Casi sin darse cuenta, H se había echado de cabeza a la noche y su peligro hermoso, que tenía desde luego un lado sórdido. Del malditismo lo separaba el hecho de que estuviera de relativa actualidad de la mano de los voceros del nihilismo urbano, que tampoco destacaban por sus inquietudes no musicales -afortunadamente, porque los más auténticos eran los menos pretenciosos- y en todo caso ceñían sus referentes a la cultura norteamericana contemporánea, situada a muchos años luz de los intereses de H. Algunos había que citaban, siempre a propósito de los excesos o los desarreglos, a Blake o Rimbaud, pero el resto se conformaba con el habitual cóctel, verdaderamente indigerible, que resultaba de la mezcla de la mística de la carretera, las veleidades orientales y el satanismo de bajo presupuesto. Y estaban, no los menos espesos, los apologistas de la embriaguez como forma de conocimiento, chamanes abotargados que parecían haber retrocedido en la escala evolutiva. Si incluso dos grandes como Baudelaire o De Quincey, cuyas patéticas confesiones no podían leerse sin impaciencia, se enredaban a la hora de contar los deprimentes pormenores de sus adicciones, no cabía esperar que los zoquetes de la sicodelia convencieran a nadie de que el ratito de gloria que procuraban los paraísos artificiales fuera la puerta de acceso a un supuesto estado de lucidez -bastaba verlos a ellos- que reducía a sus beneficiarios a la condición de bultos contemplativos.

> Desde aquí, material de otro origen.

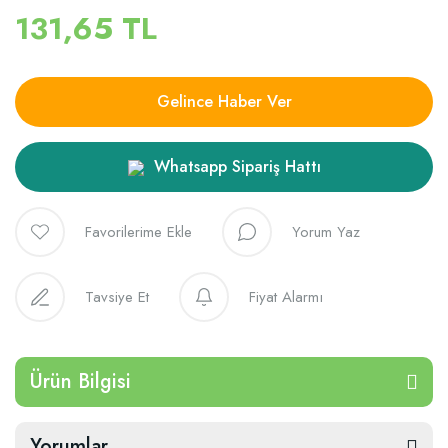
131,65 TL
Gelince Haber Ver
Whatsapp Sipariş Hattı
Yorum Yaz
Tavsiye Et
Fiyat Alarmı
Ürün Bilgisi
Yorumlar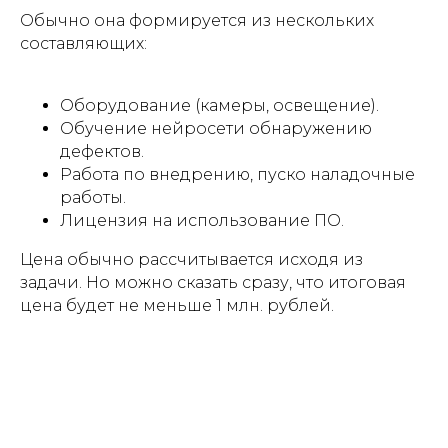
Обычно она формируется из нескольких
составляющих:
Оборудование (камеры, освещение).
Обучение нейросети обнаружению
дефектов.
Работа по внедрению, пуско наладочные
работы.
Лицензия на использование ПО.
Цена обычно рассчитывается исходя из
задачи. Но можно сказать сразу, что итоговая
цена будет не меньше 1 млн. рублей.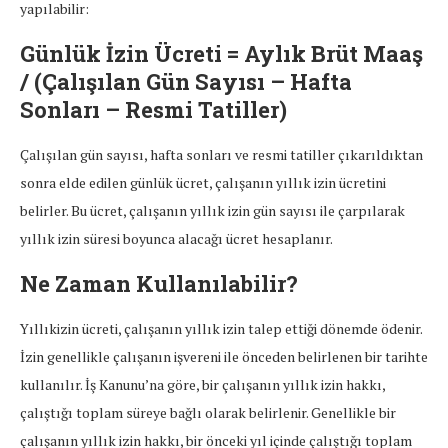
yapılabilir:
Günlük İzin Ücreti = Aylık Brüt Maaş
/ (Çalışılan Gün Sayısı – Hafta
Sonları – Resmi Tatiller)
Çalışılan gün sayısı, hafta sonları ve resmi tatiller çıkarıldıktan
sonra elde edilen günlük ücret, çalışanın yıllık izin ücretini
belirler. Bu ücret, çalışanın yıllık izin gün sayısı ile çarpılarak
yıllık izin süresi boyunca alacağı ücret hesaplanır.
Ne Zaman Kullanılabilir?
Yıllıkizin ücreti, çalışanın yıllık izin talep ettiği dönemde ödenir.
İzin genellikle çalışanın işvereni ile önceden belirlenen bir tarihte
kullanılır. İş Kanunu’na göre, bir çalışanın yıllık izin hakkı,
çalıştığı toplam süreye bağlı olarak belirlenir. Genellikle bir
çalışanın yıllık izin hakkı, bir önceki yıl içinde çalıştığı toplam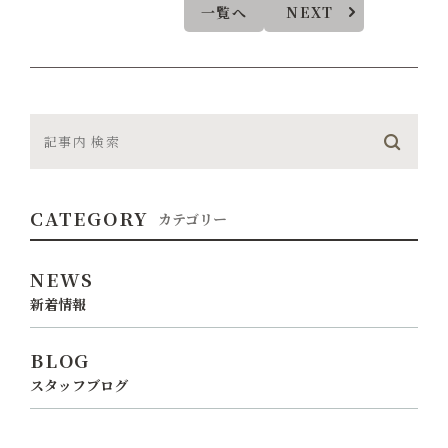
一覧へ
NEXT
CATEGORY
カテゴリー
NEWS
新着情報
BLOG
スタッフブログ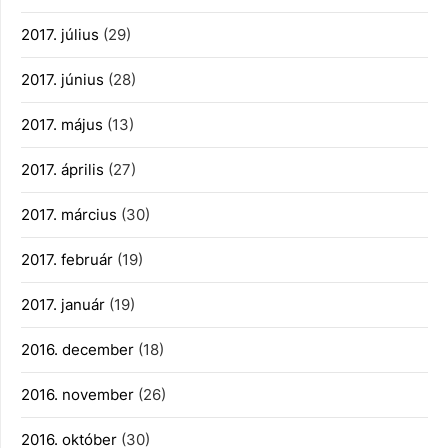
2017. július
(29)
2017. június
(28)
2017. május
(13)
2017. április
(27)
2017. március
(30)
2017. február
(19)
2017. január
(19)
2016. december
(18)
2016. november
(26)
2016. október
(30)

Había con todo la posibilidad, de pequeño o altísimo coste, de los sueños inducidos. Y más que en los lotófagos de la Odisea, H pensaba en los artistas seriamente enfermos, pero sin alardes, o en las musas morfinómanas de entreguerras, con sus ojeras seductoras y sus cajitas de plata. Algo conocía de la malandanza y de la mitificada vida del arroyo, que en la práctica era una cosa tristísima. Del trato con los buhoneros, los trapicheos y las deshoras. Comerciaba con libros viejos y había empezado por vender los suyos, trabando contacto con la extravagante cofradía de los rebuscadores entre los que abundaban los individuos desamparados, aunque muchos tenían también -había que verlos desde abajo- un reverso mezquino. Para coger sitio en el mercadillo, era obligado llegar en la alta madrugada y ocuparlo con una manta, haciendo frente a las miradas aviesas de decenas de náufragos que recibían a los recién llegados con hosquedad indisimulada. Era un paisaje como expresionista de rostros desencajados, dominado por la penumbra en la que destacaban las llamas intermitentes de los mecheros y las hogueras en los bidones herrumbrosos. El griterío de los noctámbulos, de vuelta de la farra, contrastaba con el silencio de los campistas, ocupados a ratos en el trasiego del aluminio. Pero también entre los excluidos había almas generosas y de ellas aprendía el noble rechazo a la complacencia en la desgracia, un modo impávido pero no resignado de sobrellevar el infortunio, una variante del desapego que no era incompatible con la solidaridad profunda. El dios lo abandonaba y H sentía, más perdido que nunca, el abrazo helador de la intemperie.